Melihat Fenomena yang ada didepan kita, mungkin para leluhur akan meneteskan airmata  dengan penuh penyesalan, karena melihat generasi Buton sekarang ini banyak yang menikung, menghianati, mengabaikan, merusak, menjegal cita-cita mulia mereka melalui pandangan-pandangan dan agenda pendek dengan membajak instrumen-instrumen daerah untuk kepentingan pribadinya. Banyak yang berebut untuk duduk  dalam posisi strategis pemerintahan dan jabatan politik tapi agenda yang dominan hanya kepentingan politik jangka pendek untuk diri, keluarga dan kelompoknya. Bagaimana mungkin Buton akan menemukan masa depannya, jikalau sepintas sistem demokrasi pemeilihan pemimpin kita dalam pilkada sekarang ini telah berubah seperti pasar, dimana seorang dihargai karena duitnya sehingga pada kenyataannya yang menang bukanlah moralitas dan gagasan serta program yang jelas dan cerdas, malainkan siapa yang punya sumber dana yang besar dan berlimpah.

■ **Tugas Singkat**
Menurut kutipan tentang Buton, apa saja yang dilakukan banyak orang dari generasi Buton sekarang terhadap cita-cita mulia para leluhur? Sebutkan semuanya.

■ **Daftar Entri**
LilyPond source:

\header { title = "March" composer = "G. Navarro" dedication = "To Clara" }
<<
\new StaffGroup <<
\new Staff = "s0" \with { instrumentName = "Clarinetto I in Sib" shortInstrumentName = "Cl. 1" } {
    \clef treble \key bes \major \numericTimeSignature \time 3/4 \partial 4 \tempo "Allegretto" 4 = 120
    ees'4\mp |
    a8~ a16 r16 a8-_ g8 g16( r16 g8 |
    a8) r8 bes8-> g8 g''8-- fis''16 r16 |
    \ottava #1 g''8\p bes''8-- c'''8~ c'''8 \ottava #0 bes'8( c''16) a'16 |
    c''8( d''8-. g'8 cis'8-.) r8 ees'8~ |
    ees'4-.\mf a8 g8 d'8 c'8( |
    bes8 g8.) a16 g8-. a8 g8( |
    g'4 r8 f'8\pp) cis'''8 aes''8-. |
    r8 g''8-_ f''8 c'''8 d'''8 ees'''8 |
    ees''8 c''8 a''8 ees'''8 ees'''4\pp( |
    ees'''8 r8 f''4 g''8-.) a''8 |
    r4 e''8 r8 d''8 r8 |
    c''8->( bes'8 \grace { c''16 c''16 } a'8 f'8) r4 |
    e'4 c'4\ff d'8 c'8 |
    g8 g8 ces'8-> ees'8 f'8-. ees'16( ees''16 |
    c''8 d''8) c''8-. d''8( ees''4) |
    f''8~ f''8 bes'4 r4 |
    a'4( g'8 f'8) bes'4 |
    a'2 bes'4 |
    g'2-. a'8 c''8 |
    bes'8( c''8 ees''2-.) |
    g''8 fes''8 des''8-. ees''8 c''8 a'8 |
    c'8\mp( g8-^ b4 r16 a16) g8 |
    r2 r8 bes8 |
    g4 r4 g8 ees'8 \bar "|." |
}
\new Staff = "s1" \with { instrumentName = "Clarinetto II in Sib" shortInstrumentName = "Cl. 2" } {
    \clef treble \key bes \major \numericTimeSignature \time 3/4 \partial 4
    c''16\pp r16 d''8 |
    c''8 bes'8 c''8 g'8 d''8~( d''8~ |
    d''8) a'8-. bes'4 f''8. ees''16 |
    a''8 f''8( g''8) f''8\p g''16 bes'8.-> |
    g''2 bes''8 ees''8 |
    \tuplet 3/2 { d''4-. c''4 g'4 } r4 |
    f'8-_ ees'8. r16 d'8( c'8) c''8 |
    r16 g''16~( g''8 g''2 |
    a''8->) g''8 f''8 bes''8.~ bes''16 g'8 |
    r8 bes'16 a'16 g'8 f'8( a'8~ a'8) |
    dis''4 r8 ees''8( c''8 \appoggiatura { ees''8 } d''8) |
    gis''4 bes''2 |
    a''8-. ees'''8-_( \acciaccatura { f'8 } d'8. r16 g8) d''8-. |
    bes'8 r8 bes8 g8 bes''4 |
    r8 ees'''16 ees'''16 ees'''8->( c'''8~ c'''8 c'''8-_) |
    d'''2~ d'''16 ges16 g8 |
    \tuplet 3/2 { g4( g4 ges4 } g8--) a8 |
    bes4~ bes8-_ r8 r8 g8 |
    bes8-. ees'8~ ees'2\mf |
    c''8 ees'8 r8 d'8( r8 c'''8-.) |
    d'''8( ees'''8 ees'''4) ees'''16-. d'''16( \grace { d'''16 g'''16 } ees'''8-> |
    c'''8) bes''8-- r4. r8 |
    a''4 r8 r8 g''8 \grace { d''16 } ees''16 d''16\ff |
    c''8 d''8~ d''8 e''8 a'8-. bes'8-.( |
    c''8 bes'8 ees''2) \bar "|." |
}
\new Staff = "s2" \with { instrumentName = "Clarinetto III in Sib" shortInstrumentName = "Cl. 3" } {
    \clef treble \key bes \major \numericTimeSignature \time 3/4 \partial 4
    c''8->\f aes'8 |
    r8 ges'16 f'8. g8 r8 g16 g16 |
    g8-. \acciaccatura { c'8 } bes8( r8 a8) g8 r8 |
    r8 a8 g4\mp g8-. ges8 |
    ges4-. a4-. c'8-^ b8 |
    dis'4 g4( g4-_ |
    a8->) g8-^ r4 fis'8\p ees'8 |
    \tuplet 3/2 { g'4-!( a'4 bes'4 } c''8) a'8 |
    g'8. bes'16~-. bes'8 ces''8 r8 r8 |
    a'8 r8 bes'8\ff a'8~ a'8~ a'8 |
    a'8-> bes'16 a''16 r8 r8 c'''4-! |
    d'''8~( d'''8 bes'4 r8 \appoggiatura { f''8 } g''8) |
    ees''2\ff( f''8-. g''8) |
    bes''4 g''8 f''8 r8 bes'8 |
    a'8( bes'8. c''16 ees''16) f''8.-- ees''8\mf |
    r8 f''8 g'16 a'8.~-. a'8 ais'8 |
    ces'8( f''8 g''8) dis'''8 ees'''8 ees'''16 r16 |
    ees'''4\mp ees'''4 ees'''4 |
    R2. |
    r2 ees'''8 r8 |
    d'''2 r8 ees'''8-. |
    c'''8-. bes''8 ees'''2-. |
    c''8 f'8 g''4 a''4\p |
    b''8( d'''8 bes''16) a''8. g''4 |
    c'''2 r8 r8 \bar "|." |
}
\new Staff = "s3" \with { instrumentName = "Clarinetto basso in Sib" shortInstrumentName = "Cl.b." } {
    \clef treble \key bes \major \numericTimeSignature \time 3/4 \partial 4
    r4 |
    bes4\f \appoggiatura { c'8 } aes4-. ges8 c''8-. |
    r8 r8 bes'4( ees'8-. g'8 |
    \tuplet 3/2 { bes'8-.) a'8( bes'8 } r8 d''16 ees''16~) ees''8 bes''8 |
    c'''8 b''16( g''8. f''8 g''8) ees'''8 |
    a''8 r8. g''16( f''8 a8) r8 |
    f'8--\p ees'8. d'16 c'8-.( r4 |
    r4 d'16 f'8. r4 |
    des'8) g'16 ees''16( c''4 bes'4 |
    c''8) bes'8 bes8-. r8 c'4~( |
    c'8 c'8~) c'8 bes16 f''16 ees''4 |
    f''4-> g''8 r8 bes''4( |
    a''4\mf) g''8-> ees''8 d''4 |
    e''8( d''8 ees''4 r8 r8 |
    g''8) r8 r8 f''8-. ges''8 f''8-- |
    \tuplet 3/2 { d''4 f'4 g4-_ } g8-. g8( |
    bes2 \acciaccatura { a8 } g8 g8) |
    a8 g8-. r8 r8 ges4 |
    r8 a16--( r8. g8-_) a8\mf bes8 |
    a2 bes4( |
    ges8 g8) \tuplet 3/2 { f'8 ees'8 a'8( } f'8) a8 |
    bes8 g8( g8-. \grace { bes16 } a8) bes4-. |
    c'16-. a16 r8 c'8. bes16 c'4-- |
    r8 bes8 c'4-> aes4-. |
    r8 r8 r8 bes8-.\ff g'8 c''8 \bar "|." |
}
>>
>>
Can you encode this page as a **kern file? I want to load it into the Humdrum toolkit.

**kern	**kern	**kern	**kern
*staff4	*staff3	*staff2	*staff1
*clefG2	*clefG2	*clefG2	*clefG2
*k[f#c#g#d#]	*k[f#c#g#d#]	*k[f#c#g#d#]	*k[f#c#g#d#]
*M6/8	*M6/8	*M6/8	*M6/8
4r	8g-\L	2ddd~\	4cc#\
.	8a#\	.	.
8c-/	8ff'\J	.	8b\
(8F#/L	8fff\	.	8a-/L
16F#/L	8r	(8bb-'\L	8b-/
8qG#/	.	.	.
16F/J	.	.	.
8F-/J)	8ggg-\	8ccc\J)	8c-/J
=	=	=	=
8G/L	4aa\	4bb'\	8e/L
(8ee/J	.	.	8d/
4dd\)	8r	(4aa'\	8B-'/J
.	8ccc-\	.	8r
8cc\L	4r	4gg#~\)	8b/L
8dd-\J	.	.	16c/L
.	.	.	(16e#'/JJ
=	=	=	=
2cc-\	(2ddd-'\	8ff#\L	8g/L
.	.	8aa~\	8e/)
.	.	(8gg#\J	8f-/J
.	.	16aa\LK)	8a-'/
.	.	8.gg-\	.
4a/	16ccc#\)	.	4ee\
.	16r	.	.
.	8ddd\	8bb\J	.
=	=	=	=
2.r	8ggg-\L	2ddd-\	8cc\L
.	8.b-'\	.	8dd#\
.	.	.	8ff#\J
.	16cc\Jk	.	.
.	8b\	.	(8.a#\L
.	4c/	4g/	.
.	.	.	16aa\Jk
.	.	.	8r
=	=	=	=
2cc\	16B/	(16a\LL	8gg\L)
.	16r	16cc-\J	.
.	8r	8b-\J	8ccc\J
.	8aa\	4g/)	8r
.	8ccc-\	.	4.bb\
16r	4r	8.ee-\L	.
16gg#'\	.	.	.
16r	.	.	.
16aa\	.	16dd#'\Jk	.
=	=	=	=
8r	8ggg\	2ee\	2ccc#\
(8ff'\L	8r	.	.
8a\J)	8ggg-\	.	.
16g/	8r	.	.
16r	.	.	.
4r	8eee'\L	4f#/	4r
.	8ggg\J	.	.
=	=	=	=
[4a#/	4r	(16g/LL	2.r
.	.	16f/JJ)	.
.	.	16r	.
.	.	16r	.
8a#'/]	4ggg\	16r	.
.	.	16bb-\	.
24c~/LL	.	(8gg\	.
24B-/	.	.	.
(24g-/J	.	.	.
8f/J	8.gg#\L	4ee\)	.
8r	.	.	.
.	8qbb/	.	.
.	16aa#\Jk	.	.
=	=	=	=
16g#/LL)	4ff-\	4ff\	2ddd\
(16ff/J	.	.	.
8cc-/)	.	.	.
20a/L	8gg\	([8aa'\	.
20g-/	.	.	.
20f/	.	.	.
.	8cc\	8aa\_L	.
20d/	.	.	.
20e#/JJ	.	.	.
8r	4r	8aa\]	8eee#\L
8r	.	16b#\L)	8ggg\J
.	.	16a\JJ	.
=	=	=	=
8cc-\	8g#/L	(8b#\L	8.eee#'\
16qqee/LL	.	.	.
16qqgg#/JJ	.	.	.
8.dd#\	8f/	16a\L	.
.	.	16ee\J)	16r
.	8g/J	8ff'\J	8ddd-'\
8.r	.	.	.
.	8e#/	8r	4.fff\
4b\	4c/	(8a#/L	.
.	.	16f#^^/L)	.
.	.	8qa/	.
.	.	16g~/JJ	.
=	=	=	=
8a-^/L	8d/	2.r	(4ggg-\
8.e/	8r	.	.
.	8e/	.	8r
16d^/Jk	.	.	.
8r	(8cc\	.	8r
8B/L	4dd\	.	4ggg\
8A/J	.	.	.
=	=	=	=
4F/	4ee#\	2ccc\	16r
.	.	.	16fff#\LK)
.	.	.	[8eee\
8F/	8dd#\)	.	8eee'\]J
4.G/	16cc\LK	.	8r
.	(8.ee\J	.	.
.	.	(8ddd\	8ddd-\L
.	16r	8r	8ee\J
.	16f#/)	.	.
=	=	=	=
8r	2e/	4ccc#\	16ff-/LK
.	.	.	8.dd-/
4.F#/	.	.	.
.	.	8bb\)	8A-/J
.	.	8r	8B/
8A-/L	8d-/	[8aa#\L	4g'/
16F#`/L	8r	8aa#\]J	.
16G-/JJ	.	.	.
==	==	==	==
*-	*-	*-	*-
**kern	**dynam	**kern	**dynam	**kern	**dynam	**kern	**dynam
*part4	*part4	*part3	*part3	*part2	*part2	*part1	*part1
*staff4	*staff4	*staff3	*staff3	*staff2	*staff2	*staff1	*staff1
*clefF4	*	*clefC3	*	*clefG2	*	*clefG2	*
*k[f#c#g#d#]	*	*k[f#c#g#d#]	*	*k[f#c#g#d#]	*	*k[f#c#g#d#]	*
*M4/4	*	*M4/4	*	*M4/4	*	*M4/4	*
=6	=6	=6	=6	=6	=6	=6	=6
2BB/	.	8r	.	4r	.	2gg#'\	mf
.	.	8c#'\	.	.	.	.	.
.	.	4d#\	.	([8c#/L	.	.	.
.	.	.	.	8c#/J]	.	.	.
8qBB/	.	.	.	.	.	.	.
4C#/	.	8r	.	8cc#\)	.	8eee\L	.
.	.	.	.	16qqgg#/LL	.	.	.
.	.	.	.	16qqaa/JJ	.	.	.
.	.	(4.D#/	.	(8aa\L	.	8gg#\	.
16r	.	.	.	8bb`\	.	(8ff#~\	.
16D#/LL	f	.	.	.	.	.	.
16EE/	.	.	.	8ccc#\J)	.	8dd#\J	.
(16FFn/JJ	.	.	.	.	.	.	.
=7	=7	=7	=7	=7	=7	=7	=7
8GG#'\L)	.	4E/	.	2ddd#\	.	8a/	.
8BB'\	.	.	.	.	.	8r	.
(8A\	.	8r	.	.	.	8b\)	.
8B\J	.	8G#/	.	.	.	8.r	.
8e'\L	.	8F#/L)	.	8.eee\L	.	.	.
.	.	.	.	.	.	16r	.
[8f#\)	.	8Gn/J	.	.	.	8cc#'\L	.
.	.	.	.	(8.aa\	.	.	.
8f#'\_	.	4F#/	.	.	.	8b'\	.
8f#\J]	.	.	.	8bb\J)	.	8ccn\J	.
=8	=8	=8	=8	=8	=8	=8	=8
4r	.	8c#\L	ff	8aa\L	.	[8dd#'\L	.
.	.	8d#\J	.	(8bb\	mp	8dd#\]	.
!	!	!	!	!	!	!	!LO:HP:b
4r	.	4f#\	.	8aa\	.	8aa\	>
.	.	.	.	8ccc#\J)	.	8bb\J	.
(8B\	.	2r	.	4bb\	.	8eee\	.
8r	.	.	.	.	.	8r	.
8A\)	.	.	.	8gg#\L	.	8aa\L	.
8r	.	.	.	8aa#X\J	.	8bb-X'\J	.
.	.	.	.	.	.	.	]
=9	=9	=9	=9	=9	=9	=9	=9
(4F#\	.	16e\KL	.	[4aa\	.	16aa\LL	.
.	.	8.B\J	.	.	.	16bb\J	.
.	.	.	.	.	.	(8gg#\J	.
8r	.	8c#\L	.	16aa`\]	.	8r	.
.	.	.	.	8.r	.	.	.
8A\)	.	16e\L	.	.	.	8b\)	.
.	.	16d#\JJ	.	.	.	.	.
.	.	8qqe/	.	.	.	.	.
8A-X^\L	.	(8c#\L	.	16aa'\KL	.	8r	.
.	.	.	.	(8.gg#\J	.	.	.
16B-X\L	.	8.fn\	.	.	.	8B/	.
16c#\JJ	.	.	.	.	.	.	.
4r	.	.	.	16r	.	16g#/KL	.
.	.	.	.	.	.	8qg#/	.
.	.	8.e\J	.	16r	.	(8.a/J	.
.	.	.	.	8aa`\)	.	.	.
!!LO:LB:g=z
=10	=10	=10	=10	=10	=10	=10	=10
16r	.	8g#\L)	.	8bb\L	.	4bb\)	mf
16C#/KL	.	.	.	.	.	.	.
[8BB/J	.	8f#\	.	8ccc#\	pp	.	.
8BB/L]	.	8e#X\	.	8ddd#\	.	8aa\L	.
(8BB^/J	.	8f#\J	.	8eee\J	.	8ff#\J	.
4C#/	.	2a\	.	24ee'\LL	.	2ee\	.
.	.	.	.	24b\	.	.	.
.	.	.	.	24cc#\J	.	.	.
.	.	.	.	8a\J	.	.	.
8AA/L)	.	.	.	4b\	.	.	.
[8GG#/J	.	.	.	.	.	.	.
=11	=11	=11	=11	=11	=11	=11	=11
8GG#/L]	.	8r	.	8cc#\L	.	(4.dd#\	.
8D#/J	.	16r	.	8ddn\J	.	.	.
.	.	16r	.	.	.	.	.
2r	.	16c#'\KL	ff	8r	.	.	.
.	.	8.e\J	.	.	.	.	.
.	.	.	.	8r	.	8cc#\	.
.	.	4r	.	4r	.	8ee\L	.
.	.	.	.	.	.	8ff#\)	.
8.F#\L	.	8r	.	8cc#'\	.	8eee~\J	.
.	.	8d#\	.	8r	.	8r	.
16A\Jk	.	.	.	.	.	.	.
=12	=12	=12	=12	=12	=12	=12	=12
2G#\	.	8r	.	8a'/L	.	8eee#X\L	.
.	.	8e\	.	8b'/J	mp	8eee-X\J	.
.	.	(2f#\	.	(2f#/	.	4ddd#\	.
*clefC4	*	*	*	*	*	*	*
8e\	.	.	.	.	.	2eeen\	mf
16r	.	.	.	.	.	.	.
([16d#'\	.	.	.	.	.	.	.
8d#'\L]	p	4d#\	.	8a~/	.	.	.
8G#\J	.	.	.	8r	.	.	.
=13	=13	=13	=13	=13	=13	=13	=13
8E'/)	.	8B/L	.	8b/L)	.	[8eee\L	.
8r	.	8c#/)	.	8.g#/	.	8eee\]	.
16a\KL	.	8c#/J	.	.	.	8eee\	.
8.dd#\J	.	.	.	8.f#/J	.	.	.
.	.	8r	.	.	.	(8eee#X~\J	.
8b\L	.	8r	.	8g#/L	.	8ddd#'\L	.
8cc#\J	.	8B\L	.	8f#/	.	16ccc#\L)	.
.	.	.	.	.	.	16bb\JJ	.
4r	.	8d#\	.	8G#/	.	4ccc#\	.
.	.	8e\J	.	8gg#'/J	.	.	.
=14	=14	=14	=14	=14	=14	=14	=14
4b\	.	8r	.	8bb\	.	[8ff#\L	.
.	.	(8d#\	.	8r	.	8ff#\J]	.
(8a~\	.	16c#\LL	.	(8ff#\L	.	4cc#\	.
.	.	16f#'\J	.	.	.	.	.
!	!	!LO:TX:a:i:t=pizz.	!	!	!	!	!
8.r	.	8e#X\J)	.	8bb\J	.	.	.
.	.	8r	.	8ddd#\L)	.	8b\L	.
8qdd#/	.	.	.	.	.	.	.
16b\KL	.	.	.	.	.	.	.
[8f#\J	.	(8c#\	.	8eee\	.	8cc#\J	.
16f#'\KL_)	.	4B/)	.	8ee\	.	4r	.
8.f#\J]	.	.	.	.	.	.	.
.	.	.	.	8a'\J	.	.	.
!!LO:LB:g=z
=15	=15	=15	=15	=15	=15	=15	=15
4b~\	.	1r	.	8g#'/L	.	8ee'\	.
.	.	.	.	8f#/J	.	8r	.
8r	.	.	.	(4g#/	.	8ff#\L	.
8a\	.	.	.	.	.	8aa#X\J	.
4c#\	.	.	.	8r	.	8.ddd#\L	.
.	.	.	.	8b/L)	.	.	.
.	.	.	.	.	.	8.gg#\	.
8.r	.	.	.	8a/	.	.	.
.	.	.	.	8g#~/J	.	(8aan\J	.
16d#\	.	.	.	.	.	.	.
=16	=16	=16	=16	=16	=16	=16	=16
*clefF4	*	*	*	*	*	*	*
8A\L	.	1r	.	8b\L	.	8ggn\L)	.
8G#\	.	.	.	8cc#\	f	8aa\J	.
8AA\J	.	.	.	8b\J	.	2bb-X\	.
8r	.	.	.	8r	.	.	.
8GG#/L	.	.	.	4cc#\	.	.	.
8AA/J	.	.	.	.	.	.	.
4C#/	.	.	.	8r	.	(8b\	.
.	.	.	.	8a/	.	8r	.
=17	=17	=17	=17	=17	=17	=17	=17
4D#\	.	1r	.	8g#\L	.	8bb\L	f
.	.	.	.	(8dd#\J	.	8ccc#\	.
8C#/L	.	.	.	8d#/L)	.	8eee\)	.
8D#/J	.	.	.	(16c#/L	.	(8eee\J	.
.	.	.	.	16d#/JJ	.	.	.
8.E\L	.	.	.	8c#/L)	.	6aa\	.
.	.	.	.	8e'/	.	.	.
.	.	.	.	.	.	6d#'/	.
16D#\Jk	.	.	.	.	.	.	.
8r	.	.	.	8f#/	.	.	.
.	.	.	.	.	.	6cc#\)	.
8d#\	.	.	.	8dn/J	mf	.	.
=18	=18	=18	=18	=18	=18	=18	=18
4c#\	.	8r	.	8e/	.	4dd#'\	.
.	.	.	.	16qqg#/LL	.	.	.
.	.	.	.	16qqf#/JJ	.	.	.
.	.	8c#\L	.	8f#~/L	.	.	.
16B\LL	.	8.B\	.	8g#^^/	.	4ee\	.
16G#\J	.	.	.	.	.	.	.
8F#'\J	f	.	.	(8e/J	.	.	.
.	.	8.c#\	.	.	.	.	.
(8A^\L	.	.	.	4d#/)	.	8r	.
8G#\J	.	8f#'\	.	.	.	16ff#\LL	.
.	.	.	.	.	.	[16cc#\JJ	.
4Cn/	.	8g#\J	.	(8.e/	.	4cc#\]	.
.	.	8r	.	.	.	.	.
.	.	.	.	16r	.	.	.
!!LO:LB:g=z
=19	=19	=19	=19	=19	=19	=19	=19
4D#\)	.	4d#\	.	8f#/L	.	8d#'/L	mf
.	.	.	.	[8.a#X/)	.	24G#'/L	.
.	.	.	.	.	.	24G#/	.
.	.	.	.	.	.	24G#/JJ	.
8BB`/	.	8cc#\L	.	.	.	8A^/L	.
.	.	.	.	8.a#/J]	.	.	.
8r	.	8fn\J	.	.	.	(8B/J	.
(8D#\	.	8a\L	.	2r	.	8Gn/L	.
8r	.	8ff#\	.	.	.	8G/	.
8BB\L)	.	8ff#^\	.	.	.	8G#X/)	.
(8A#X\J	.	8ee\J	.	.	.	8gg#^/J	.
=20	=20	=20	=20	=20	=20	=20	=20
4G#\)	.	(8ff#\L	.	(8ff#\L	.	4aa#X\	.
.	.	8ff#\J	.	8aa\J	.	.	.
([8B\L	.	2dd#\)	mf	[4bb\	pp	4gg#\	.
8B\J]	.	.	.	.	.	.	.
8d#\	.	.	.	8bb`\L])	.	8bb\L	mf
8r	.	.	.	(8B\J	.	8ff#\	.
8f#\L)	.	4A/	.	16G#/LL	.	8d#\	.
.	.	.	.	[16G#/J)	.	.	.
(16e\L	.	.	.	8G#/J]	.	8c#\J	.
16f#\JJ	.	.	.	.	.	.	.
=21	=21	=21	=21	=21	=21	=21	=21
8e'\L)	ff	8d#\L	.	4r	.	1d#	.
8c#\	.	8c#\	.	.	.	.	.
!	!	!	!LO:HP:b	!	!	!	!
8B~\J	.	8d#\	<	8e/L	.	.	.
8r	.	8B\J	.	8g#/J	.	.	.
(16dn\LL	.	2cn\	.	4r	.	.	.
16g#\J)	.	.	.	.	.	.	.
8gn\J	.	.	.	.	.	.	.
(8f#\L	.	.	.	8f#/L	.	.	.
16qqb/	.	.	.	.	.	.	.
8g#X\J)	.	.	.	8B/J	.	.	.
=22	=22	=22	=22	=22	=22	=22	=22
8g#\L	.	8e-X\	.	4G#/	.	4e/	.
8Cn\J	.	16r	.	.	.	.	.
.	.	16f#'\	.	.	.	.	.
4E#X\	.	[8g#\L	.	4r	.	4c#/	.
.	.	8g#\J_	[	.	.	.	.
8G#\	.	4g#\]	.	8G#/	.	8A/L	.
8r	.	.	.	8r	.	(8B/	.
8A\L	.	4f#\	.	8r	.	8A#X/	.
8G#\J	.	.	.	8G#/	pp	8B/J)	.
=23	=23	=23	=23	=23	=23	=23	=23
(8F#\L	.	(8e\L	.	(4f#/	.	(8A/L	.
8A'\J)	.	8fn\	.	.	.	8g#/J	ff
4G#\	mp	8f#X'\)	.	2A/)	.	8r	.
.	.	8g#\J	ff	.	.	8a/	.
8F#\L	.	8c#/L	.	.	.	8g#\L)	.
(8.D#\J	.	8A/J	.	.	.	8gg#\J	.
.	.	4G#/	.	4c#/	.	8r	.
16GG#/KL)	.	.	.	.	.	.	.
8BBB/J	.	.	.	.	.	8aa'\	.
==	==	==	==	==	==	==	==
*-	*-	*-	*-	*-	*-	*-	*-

■ **Jawaban Soal**
Menikung, menghianati, mengabaikan, merusak, dan menjegal.